Glamorgan Heritage Coast
Land of shipwrecks, pirates, horse riding, some of the largest sand dunes in Europe, thatched cottages and imposing ruins. This is the Glamorgan heritage coast which boasts beautiful sandy beaches, rugged cliffs and famous caves. Beautiful landscapes invite you to explore them and discover the history that created them.
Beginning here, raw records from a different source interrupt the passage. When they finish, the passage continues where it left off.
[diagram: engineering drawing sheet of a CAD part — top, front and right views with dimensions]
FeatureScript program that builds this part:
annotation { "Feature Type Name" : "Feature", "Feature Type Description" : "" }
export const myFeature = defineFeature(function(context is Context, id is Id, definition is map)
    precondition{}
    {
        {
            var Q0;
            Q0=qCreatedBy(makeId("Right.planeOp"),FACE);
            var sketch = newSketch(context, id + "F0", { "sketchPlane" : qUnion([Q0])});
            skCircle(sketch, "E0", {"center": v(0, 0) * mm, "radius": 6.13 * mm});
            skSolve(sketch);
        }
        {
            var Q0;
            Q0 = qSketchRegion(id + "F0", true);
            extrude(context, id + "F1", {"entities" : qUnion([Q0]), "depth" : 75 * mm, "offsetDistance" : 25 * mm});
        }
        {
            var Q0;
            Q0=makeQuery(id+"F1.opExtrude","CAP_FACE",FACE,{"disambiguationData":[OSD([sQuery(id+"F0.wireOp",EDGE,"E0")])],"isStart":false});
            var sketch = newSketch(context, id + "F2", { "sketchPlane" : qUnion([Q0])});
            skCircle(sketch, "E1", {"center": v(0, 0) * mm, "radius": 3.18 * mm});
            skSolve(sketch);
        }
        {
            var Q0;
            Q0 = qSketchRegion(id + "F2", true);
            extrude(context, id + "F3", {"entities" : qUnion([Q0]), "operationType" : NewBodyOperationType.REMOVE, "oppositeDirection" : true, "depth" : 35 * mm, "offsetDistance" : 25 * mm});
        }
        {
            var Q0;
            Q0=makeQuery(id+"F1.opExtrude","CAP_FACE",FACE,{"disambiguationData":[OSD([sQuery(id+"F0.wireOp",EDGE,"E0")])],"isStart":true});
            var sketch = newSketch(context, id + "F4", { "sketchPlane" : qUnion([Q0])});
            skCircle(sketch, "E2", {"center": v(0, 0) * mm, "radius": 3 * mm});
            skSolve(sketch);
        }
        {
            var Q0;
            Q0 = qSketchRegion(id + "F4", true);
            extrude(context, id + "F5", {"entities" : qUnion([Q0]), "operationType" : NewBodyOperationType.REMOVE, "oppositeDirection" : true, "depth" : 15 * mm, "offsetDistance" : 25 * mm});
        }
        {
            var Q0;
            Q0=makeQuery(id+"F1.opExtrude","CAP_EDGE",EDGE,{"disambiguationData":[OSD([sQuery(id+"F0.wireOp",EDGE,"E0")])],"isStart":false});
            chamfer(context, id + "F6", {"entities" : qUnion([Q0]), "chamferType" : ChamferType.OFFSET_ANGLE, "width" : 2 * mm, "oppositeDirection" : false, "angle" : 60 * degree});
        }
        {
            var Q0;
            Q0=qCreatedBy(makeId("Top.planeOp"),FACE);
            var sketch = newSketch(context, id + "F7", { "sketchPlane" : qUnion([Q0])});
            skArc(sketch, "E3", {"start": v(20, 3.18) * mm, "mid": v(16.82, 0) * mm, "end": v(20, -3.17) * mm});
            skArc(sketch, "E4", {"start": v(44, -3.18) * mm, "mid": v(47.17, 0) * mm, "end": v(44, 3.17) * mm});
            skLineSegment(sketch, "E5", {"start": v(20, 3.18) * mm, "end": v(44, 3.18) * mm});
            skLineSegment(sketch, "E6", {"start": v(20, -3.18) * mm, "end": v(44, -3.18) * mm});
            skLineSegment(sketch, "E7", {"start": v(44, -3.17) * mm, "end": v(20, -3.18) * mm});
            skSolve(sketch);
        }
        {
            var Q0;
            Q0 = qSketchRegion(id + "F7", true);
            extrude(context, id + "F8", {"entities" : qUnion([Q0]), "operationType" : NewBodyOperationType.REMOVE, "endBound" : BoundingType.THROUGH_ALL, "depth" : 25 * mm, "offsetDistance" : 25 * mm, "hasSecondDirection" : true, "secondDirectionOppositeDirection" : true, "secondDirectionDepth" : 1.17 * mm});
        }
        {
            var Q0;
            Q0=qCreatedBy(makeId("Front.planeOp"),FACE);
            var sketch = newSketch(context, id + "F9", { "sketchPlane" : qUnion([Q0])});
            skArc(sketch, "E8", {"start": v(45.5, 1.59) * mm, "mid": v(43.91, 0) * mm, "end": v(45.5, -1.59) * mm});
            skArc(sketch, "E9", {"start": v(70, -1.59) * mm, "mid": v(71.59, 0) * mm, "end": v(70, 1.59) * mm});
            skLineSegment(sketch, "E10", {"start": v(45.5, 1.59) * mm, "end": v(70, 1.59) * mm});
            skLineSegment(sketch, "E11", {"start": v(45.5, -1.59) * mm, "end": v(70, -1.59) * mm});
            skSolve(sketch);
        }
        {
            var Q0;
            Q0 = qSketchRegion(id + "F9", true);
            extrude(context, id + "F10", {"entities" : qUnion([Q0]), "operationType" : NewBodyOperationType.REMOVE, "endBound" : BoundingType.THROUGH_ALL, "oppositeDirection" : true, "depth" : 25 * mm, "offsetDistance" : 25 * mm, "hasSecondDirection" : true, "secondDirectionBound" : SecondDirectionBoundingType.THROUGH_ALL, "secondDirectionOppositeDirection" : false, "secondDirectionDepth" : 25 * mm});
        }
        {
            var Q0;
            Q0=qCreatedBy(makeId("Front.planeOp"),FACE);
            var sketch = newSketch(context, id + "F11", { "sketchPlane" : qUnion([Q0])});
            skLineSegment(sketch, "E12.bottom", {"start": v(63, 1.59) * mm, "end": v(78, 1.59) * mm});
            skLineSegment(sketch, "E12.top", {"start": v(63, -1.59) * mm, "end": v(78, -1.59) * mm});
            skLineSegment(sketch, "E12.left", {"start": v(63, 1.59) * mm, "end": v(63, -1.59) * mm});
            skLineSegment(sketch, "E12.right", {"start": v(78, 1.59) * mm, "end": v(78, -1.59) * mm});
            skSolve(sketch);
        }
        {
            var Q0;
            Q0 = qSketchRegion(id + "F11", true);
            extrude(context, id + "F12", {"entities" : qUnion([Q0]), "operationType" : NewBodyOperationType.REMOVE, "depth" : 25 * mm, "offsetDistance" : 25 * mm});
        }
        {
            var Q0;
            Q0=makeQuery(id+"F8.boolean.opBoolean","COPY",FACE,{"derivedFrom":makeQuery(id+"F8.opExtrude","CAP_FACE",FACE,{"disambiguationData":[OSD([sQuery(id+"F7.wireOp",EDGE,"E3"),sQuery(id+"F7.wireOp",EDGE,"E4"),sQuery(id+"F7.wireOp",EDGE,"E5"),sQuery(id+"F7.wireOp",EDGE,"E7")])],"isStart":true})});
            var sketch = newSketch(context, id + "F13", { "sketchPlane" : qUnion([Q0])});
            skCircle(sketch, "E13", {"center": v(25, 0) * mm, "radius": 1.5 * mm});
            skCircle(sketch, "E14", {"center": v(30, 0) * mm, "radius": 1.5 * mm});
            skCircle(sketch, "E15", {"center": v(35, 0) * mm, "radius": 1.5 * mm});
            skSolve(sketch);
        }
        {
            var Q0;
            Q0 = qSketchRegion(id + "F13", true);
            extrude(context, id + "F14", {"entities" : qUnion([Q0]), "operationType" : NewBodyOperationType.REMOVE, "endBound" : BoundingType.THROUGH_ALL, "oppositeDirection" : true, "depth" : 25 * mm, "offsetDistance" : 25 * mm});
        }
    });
The South East Coastline offers some great beaches in the different counties of Glamorganshire. These range from the popular waves at Rest Bay, the sheltered protection of Coney Beach and the excellent quality of Llantwit Major. There are also fantastic beaches around Macross and Monknash. The villages of Monknash and Marcross lie close to the heritage coast. In the 12th century Monknash was an annex of Neath Abbey, helping to keep the monks supplied with grain and produce. Nearby are the imposing cliffs of Marcross. A lighthouse stands on the headland at Nash Point. The Plough and Harrow country pub in Monknash and The Horseshoe Inn in Macross are definitely worth a visit and both serve excellent food.
Llancarfan - One of the smallest villages in the Vale of Glamorgan, Llancarfan is mostly unspoiled and witnessed the founding of a Celtic monastery in the 6th century by St Cattwg. The present 13th century church was built on the site and has many historic features, including an embattled tower. A hill fort known as Castle Ditches lies close to the village. The area has numerous legends associated with nearby caves and forests. Llancarfan is also famous for its Village ford, and the delightful country pub the Fox and Hounds.
Llantwit Major population is approx 14,000. The areas close proximity to Cardiff the capital city of Wales makes access to the vale easy , with regular bus and train services to the principle towns and rural areas. In a recent survey, Llantwit Major was nominated as one of the best places in the UK to live.
Secluded Cowbridge is often described as the capital of the Vale of Glamorgan, an elegant market town with a wealth of historic buildings. It dates back to Romans times and boasts the remains of a 14th century castle and a museum contained within a cell block at the town hall. The 12th century Church of the Holy Cross has an embattled tower. Nearby is the site of a famous victory by Owain Glyndwr while Llanerch Vineyard at Hensol is the largest vineyard in Wales. At Llanblethian is the restored gatehouse of medieval St Quentin’s Castle while on a hill are the remains of an Iron Age fort. Beaupre Castle is a manor house dating to the 14th century. Dyffryn Gardens lie on the edge of Cowbridge and contain the Edwardian Dyffryn House.
Merthyr Mawr is an idyllic little settlement, as picturesque as they come, with an outstanding collection of Thatched Dwellings straight from the pages of a Thomas Hardy novel, beautifully positioned around an old Village Green. Surrounded by meadows and woodlands, the Ancient Church, which dates back to the middle of the 19th century, was built on an ancient site that still stands guard over the residents. If you are a fan of obscure, long-lost historic sites, then search out Candleston Castle, once a 15th century fortified mansion house on the edge of the Sahara-like dunes of Merthyr Mawr Warren. It is now an ivy covered ruin that was the centre point of the village of Treganlaw, buried beneath the ever shifting sands of Merthyr Mawr Warren. The present warren is all that is left of what was once the Largest Sand Dune Complex In Britain, stretching along the coast to Mumbles. The warren is an important wildlife habitat and site of scientific interest, which shelters a rich variety of plants. Parts of the Hollywood blockbuster ‘Lawrence of Arabia’ were filmed here.